### WHAT TO DO
Please recast the items below as a numbered list, leaving out any blank lines.

### DATA LISTING
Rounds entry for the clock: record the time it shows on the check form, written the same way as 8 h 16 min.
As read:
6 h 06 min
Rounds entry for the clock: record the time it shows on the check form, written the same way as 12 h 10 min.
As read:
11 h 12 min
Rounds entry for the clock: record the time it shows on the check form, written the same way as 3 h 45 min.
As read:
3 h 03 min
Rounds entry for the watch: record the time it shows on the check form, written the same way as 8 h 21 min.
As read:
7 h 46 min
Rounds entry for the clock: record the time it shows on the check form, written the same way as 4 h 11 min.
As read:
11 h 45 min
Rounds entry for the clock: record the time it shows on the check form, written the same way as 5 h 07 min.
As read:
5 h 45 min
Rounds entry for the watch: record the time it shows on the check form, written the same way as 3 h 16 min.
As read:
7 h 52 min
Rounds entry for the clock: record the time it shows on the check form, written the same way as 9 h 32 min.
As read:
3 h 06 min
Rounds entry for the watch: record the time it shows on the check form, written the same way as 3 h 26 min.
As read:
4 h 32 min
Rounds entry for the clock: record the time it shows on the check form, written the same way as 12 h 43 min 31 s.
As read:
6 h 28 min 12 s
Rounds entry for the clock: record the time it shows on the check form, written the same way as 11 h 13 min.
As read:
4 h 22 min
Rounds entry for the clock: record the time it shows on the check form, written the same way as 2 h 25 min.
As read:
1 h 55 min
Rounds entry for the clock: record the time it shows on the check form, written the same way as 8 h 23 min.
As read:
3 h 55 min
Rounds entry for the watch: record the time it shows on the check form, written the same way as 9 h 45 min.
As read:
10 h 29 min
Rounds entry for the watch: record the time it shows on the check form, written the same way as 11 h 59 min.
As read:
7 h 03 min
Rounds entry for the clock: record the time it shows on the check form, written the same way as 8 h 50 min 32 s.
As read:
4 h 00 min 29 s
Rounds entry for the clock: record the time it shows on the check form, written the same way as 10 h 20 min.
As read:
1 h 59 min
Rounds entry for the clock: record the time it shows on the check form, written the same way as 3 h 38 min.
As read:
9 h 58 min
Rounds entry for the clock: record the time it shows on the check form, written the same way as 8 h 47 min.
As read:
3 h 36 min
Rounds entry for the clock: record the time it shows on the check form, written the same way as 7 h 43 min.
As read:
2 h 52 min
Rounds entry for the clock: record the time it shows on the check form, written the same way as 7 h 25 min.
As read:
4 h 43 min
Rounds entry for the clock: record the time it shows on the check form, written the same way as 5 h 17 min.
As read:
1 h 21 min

### RESULT OF THIS EXERCISE
1. Rounds entry for the clock: record the time it shows on the check form, written the same way as 8 h 16 min.
2. As read:
3. 6 h 06 min
4. Rounds entry for the clock: record the time it shows on the check form, written the same way as 12 h 10 min.
5. As read:
6. 11 h 12 min
7. Rounds entry for the clock: record the time it shows on the check form, written the same way as 3 h 45 min.
8. As read:
9. 3 h 03 min
10. Rounds entry for the watch: record the time it shows on the check form, written the same way as 8 h 21 min.
11. As read:
12. 7 h 46 min
13. Rounds entry for the clock: record the time it shows on the check form, written the same way as 4 h 11 min.
14. As read:
15. 11 h 45 min
16. Rounds entry for the clock: record the time it shows on the check form, written the same way as 5 h 07 min.
17. As read:
18. 5 h 45 min
19. Rounds entry for the watch: record the time it shows on the check form, written the same way as 3 h 16 min.
20. As read:
21. 7 h 52 min
22. Rounds entry for the clock: record the time it shows on the check form, written the same way as 9 h 32 min.
23. As read:
24. 3 h 06 min
25. Rounds entry for the watch: record the time it shows on the check form, written the same way as 3 h 26 min.
26. As read:
27. 4 h 32 min
28. Rounds entry for the clock: record the time it shows on the check form, written the same way as 12 h 43 min 31 s.
29. As read:
30. 6 h 28 min 12 s
31. Rounds entry for the clock: record the time it shows on the check form, written the same way as 11 h 13 min.
32. As read:
33. 4 h 22 min
34. Rounds entry for the clock: record the time it shows on the check form, written the same way as 2 h 25 min.
35. As read:
36. 1 h 55 min
37. Rounds entry for the clock: record the time it shows on the check form, written the same way as 8 h 23 min.
38. As read:
39. 3 h 55 min
40. Rounds entry for the watch: record the time it shows on the check form, written the same way as 9 h 45 min.
41. As read:
42. 10 h 29 min
43. Rounds entry for the watch: record the time it shows on the check form, written the same way as 11 h 59 min.
44. As read:
45. 7 h 03 min
46. Rounds entry for the clock: record the time it shows on the check form, written the same way as 8 h 50 min 32 s.
47. As read:
48. 4 h 00 min 29 s
49. Rounds entry for the clock: record the time it shows on the check form, written the same way as 10 h 20 min.
50. As read:
51. 1 h 59 min
52. Rounds entry for the clock: record the time it shows on the check form, written the same way as 3 h 38 min.
53. As read:
54. 9 h 58 min
55. Rounds entry for the clock: record the time it shows on the check form, written the same way as 8 h 47 min.
56. As read:
57. 3 h 36 min
58. Rounds entry for the clock: record the time it shows on the check form, written the same way as 7 h 43 min.
59. As read:
60. 2 h 52 min
61. Rounds entry for the clock: record the time it shows on the check form, written the same way as 7 h 25 min.
62. As read:
63. 4 h 43 min
64. Rounds entry for the clock: record the time it shows on the check form, written the same way as 5 h 17 min.
65. As read:
66. 1 h 21 min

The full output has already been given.